◆ PROVIDED MATERIAL ◆
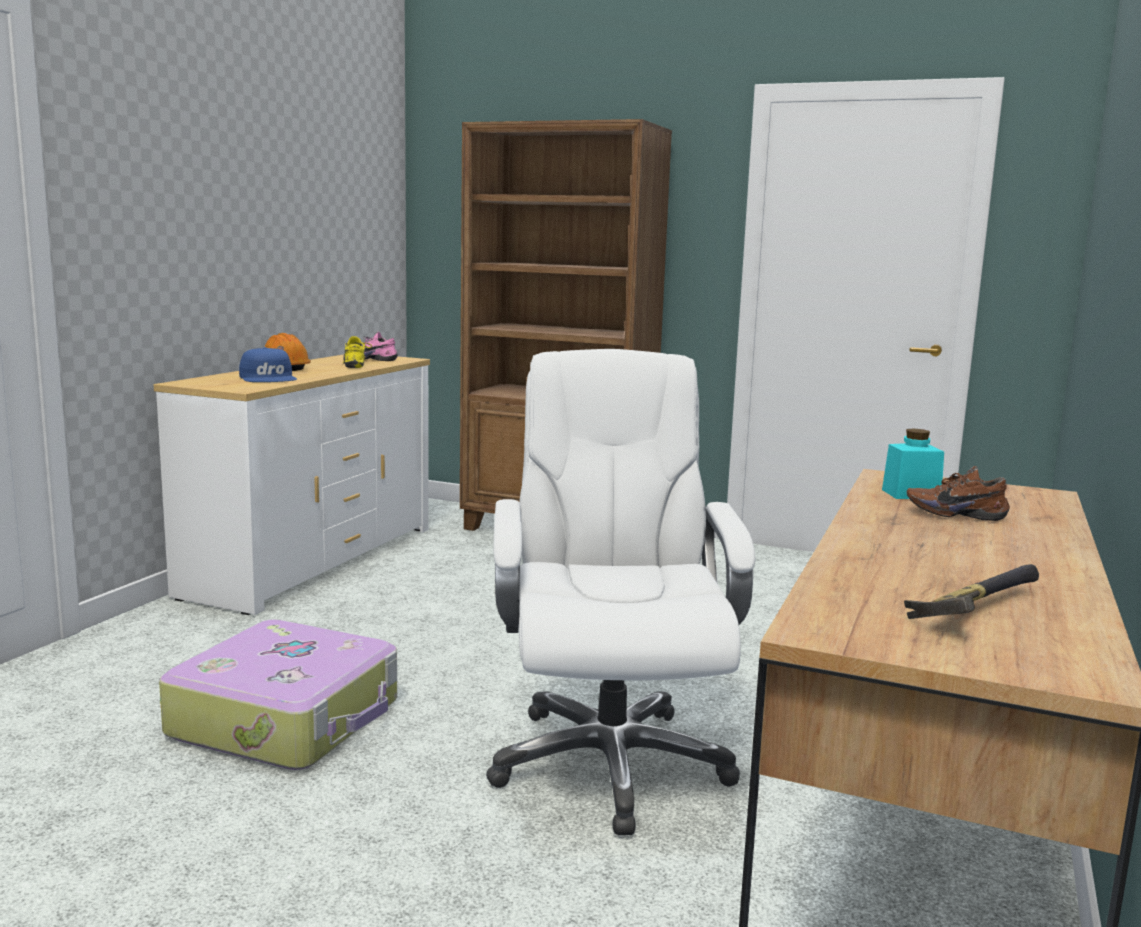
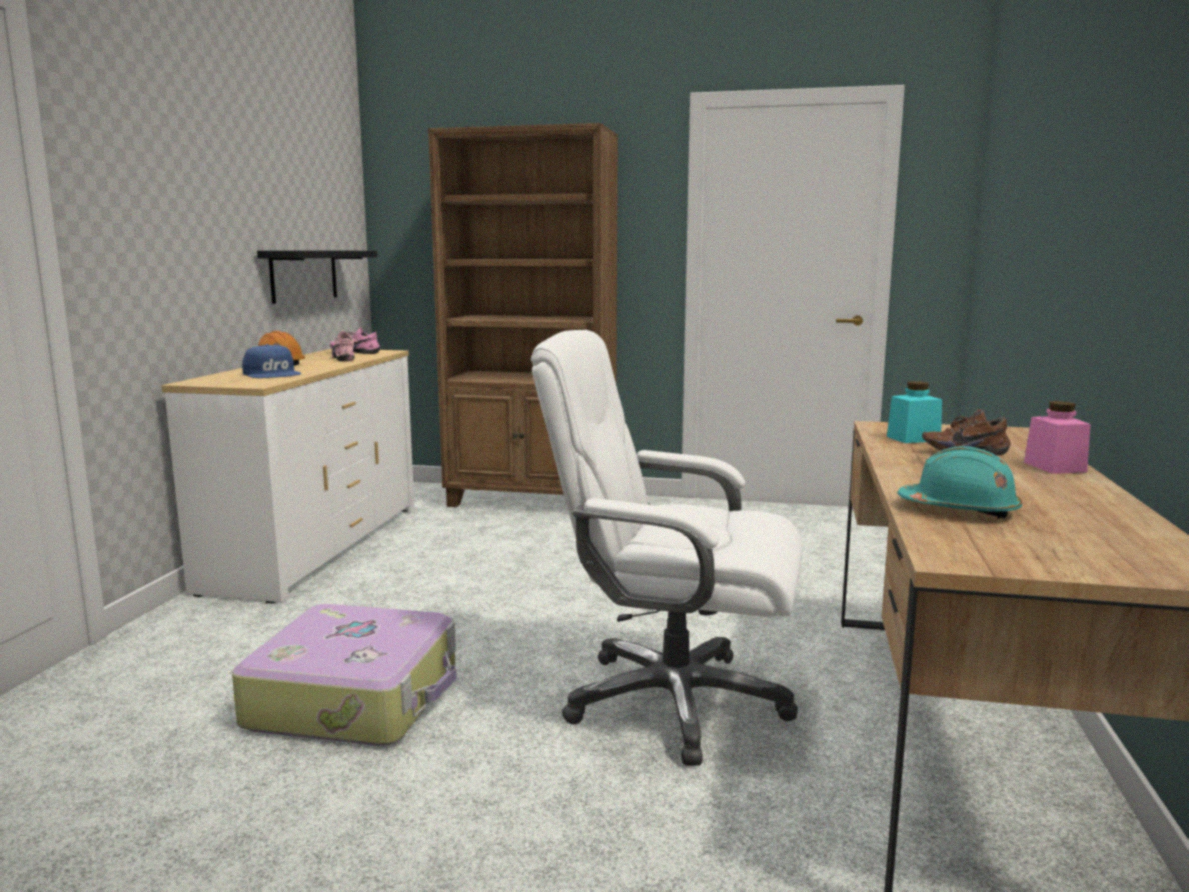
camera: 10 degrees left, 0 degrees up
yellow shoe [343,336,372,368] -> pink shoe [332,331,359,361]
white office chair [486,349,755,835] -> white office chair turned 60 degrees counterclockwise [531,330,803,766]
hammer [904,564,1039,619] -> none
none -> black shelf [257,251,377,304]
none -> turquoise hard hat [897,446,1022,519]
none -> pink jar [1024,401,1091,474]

==

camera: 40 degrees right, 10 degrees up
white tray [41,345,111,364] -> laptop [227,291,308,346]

◆ WORK TASK ◆
Find the line with "camera: 10 degrees left, 0 degrees up" in the entries above. Retype it and each line after it, exactly, through the line with "none -> turquoise hard hat [897,446,1022,519]", and stop there.

◆ OUTPUT OF THE EXERCISE ◆
camera: 10 degrees left, 0 degrees up
yellow shoe [343,336,372,368] -> pink shoe [332,331,359,361]
white office chair [486,349,755,835] -> white office chair turned 60 degrees counterclockwise [531,330,803,766]
hammer [904,564,1039,619] -> none
none -> black shelf [257,251,377,304]
none -> turquoise hard hat [897,446,1022,519]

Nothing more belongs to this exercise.